* TAREA A *
Transcribe literalmente el fragmento sobre el cambio desde "Cambio, cambio. Así" hasta "pero en dólares.", ambos incluidos.
* TAREA B *
Según el fragmento sobre el cambio, ¿de qué se busca mantener libres a las redes sociales? Enuméralo todo.
* TAREA C *
En el fragmento sobre el cambio, ¿qué iba a provocar el aislamiento?

* FRAGMENTO PARA LEER *

◇ ◇ ◇ ◇

Cambio, cambio. Así repetida, la palabra se instala como un susurro, una provocación, el borde de un riesgo, doble o nada. Cambio, cambio; se escucha en las calles céntricas de cualquier ciudad del país, es un asalto al boleo de quienes caminan vaya a saber con qué rumbo, en busca de concretar qué trámite. Las manos en jarra, una riñonera a la que se señala con los pulgares, cambio, cambio, ¿no tenés o no querés? Oportunidad, cotización, ventaja, una transacción rápida, para nada segura, pero quién pudiera estar segura de algo. Ese rumor sibilante y al paso es un imperativo que excede en mucho los billetes de papel cada vez más volátiles, menos materiales, pero que ahí en las riñoneras el bulto tentador, el riesgo a todo trapo pero en dólares.
El cambio es mandato de época justo cuando ya no te lo piden porque todo se puede pagar por teléfono, es el virus agazapado en la inmediatez de las comunicaciones, un día una cosa, al otro discutimos otra. Cambiamos, un día el león parece voraz, al otro abraza un patito -en qué te has convertido, Patricia-. Cambiar es la apuesta de los montajes audiovisuales que explican la “realidad” o la “verdad” a diario en el territorio digital, es la prueba a cumplir para estar en este mundo acelerado en el que sentimos la muerte respirándonos en la nuca a escala global y no salimos mejores sino más negadorxs. El aislamiento iba a provocar una revolución sexual y en cambio hay cientos de miles de trabajadores y trabajadoras en todas partes del planeta viendo imágenes como enajenades para detectar partes del cuerpo humano y mantener a las redes sociales libres de pezones, de desnudez, de lo que puede o no puede un cuerpo sin filtros.

◇ ◇ ◇ ◇

Registros extraídos de una colección
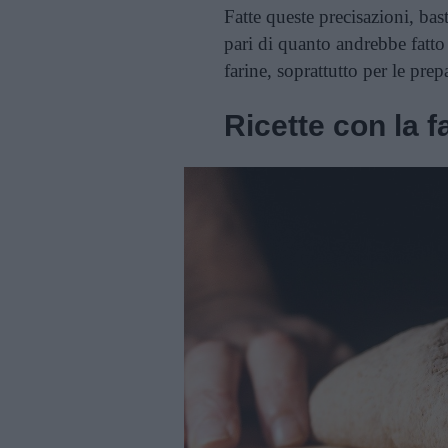
Fatte queste precisazioni, bas
pari di quanto andrebbe fatto 
farine, soprattutto per le pre
Ricette con la 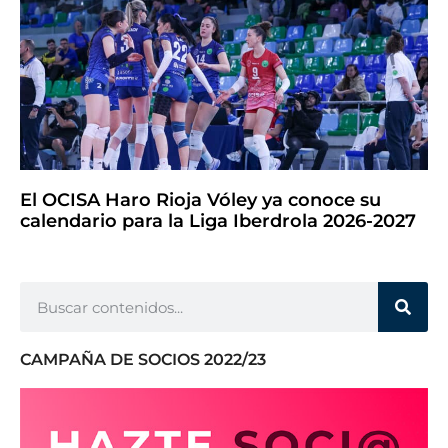
El OCISA Haro Rioja Vóley ya conoce su
calendario para la Liga Iberdrola 2026-2027
CAMPAÑA DE SOCIOS 2022/23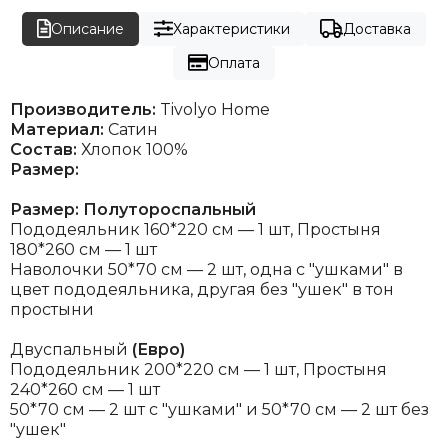
Описание
Характеристики
Доставка
Оплата
Производитель:
Tivolyo Home
Материал:
Сатин
Состав:
Хлопок 100%
Размер:
Размер:
Полутороспальный
Пододеяльник 160*220 см — 1 шт, Простыня
180*260 см — 1 шт
Наволочки 50*70 см — 2 шт, одна с "ушками" в
цвет пододеяльника, другая без "ушек" в тон
простыни
Двуспальный
(Евро)
Пододеяльник 200*220 см — 1 шт, Простыня
240*260 см — 1 шт
50*70 см — 2 шт с "ушками" и 50*70 см — 2 шт без
"ушек"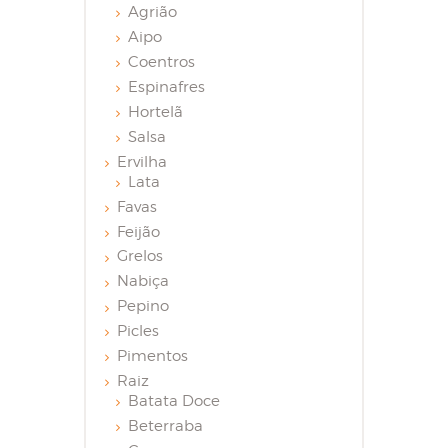
Agrião
Aipo
Coentros
Espinafres
Hortelã
Salsa
Ervilha
Lata
Favas
Feijão
Grelos
Nabiça
Pepino
Picles
Pimentos
Raiz
Batata Doce
Beterraba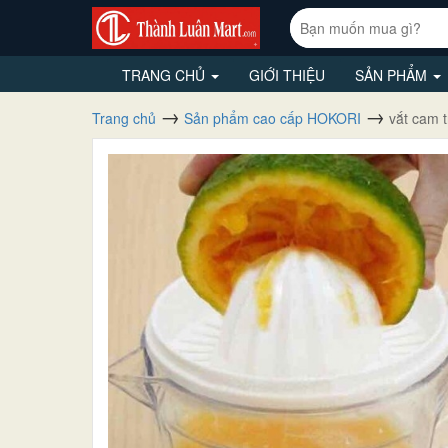
TRANG CHỦ
GIỚI THIỆU
SẢN PHẨM
Trang chủ
Sản phẩm cao cấp HOKORI
vắt cam t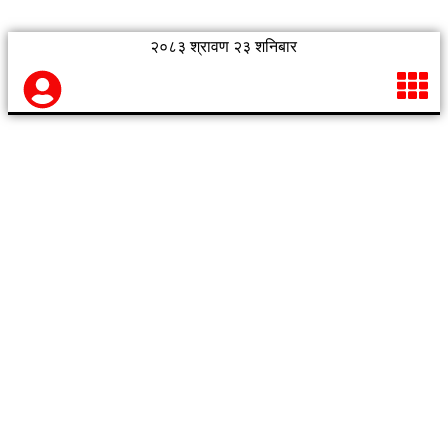
२०८३ श्रावण २३ शनिबार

◇ ◇ ◇ ◇

* RESPUESTA FINAL A *
Cambio, cambio. Así repetida, la palabra se instala como un susurro, una provocación, el borde de un riesgo, doble o nada. Cambio, cambio; se escucha en las calles céntricas de cualquier ciudad del país, es un asalto al boleo de quienes caminan vaya a saber con qué rumbo, en busca de concretar qué trámite. Las manos en jarra, una riñonera a la que se señala con los pulgares, cambio, cambio, ¿no tenés o no querés? Oportunidad, cotización, ventaja, una transacción rápida, para nada segura, pero quién pudiera estar segura de algo. Ese rumor sibilante y al paso es un imperativo que excede en mucho los billetes de papel cada vez más volátiles, menos materiales, pero que ahí en las riñoneras el bulto tentador, el riesgo a todo trapo pero en dólares.

* RESPUESTA FINAL B *
- De pezones
- De desnudez
- De lo que puede o no puede un cuerpo sin filtros

* RESPUESTA FINAL C *
Una revolución sexual.